ACTION ITEM
Write out every line of the data below word for word, keeping each line unchanged.

(Saved data entries)
##########
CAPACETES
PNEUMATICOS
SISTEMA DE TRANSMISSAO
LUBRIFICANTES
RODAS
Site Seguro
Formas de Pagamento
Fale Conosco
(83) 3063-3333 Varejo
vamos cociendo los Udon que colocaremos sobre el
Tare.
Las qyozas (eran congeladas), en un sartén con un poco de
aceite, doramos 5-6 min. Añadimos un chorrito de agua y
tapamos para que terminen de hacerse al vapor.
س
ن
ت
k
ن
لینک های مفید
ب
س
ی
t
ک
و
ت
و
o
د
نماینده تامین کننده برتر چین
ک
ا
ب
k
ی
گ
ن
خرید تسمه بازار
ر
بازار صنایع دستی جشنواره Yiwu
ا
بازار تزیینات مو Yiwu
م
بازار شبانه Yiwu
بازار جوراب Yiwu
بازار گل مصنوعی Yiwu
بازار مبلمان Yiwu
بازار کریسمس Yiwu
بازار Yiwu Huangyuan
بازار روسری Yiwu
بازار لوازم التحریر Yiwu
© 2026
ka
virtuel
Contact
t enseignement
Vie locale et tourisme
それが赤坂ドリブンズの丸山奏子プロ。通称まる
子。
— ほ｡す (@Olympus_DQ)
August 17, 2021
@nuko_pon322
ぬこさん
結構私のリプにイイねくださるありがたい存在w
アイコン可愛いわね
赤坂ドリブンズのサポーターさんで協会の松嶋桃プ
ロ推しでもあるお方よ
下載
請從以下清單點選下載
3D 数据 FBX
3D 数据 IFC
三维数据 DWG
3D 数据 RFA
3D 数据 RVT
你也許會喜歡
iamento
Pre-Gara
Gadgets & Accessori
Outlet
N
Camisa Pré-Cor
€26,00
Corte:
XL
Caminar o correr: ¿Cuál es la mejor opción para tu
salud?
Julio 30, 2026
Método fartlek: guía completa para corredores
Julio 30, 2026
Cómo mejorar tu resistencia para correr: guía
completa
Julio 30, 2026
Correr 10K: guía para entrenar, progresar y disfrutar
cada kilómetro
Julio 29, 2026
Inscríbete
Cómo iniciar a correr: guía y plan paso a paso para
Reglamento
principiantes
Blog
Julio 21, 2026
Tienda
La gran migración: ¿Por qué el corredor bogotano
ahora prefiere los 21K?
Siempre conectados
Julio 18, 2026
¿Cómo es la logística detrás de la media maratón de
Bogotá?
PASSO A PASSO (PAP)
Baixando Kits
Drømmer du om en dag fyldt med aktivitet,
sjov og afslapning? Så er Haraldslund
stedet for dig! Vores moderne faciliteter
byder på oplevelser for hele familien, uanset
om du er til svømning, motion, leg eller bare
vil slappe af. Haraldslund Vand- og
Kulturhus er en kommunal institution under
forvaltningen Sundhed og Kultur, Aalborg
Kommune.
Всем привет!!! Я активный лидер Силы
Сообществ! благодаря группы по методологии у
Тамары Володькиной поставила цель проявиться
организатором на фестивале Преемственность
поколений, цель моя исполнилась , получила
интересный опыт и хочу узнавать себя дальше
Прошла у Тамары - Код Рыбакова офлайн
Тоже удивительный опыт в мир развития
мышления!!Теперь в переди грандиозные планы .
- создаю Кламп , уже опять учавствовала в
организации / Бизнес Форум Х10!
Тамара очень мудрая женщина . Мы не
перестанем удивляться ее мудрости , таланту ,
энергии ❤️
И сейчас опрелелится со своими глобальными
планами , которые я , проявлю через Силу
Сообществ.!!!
##########
FINISHED TASK
CAPACETES
PNEUMATICOS
SISTEMA DE TRANSMISSAO
LUBRIFICANTES
RODAS
Site Seguro
Formas de Pagamento
Fale Conosco
(83) 3063-3333 Varejo
vamos cociendo los Udon que colocaremos sobre el
Tare.
Las qyozas (eran congeladas), en un sartén con un poco de
aceite, doramos 5-6 min. Añadimos un chorrito de agua y
tapamos para que terminen de hacerse al vapor.
س
ن
ت
k
ن
لینک های مفید
ب
س
ی
t
ک
و
ت
و
o
د
نماینده تامین کننده برتر چین
ک
ا
ب
k
ی
گ
ن
خرید تسمه بازار
ر
بازار صنایع دستی جشنواره Yiwu
ا
بازار تزیینات مو Yiwu
م
بازار شبانه Yiwu
بازار جوراب Yiwu
بازار گل مصنوعی Yiwu
بازار مبلمان Yiwu
بازار کریسمس Yiwu
بازار Yiwu Huangyuan
بازار روسری Yiwu
بازار لوازم التحریر Yiwu
© 2026
ka
virtuel
Contact
t enseignement
Vie locale et tourisme
それが赤坂ドリブンズの丸山奏子プロ。通称まる
子。
— ほ｡す (@Olympus_DQ)
August 17, 2021
@nuko_pon322
ぬこさん
結構私のリプにイイねくださるありがたい存在w
アイコン可愛いわね
赤坂ドリブンズのサポーターさんで協会の松嶋桃プ
ロ推しでもあるお方よ
下載
請從以下清單點選下載
3D 数据 FBX
3D 数据 IFC
三维数据 DWG
3D 数据 RFA
3D 数据 RVT
你也許會喜歡
iamento
Pre-Gara
Gadgets & Accessori
Outlet
N
Camisa Pré-Cor
€26,00
Corte:
XL
Caminar o correr: ¿Cuál es la mejor opción para tu
salud?
Julio 30, 2026
Método fartlek: guía completa para corredores
Julio 30, 2026
Cómo mejorar tu resistencia para correr: guía
completa
Julio 30, 2026
Correr 10K: guía para entrenar, progresar y disfrutar
cada kilómetro
Julio 29, 2026
Inscríbete
Cómo iniciar a correr: guía y plan paso a paso para
Reglamento
principiantes
Blog
Julio 21, 2026
Tienda
La gran migración: ¿Por qué el corredor bogotano
ahora prefiere los 21K?
Siempre conectados
Julio 18, 2026
¿Cómo es la logística detrás de la media maratón de
Bogotá?
PASSO A PASSO (PAP)
Baixando Kits
Drømmer du om en dag fyldt med aktivitet,
sjov og afslapning? Så er Haraldslund
stedet for dig! Vores moderne faciliteter
byder på oplevelser for hele familien, uanset
om du er til svømning, motion, leg eller bare
vil slappe af. Haraldslund Vand- og
Kulturhus er en kommunal institution under
forvaltningen Sundhed og Kultur, Aalborg
Kommune.
Всем привет!!! Я активный лидер Силы
Сообществ! благодаря группы по методологии у
Тамары Володькиной поставила цель проявиться
организатором на фестивале Преемственность
поколений, цель моя исполнилась , получила
интересный опыт и хочу узнавать себя дальше
Прошла у Тамары - Код Рыбакова офлайн
Тоже удивительный опыт в мир развития
мышления!!Теперь в переди грандиозные планы .
- создаю Кламп , уже опять учавствовала в
организации / Бизнес Форум Х10!
Тамара очень мудрая женщина . Мы не
перестанем удивляться ее мудрости , таланту ,
энергии ❤️
И сейчас опрелелится со своими глобальными
планами , которые я , проявлю через Силу
Сообществ.!!!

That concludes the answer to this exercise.